* _Material provided_
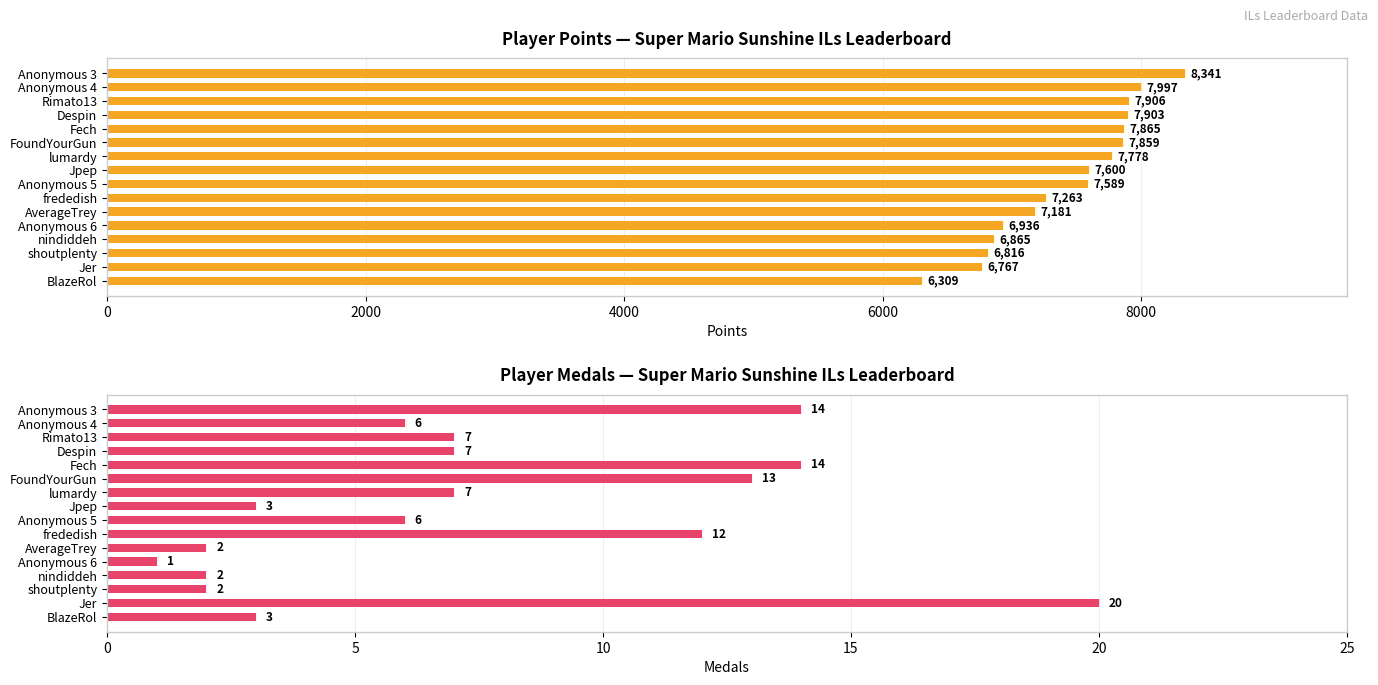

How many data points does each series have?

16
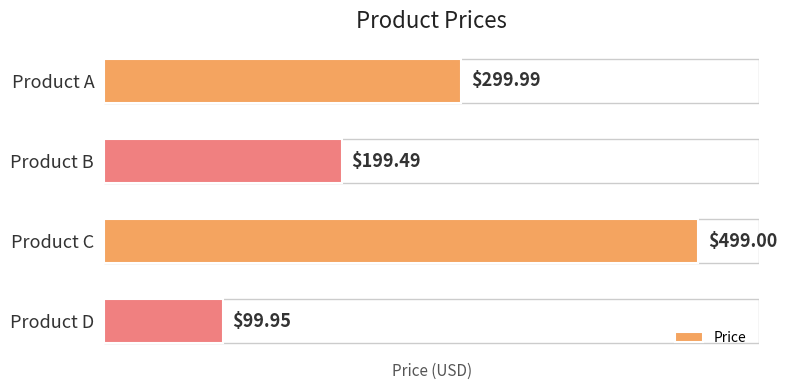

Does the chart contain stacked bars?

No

* _About this exercise_
Copy the text of every item above word for word, leaving out the pictures.

* _Written reply_
How many data points does each series have?

16

Does the chart contain stacked bars?

No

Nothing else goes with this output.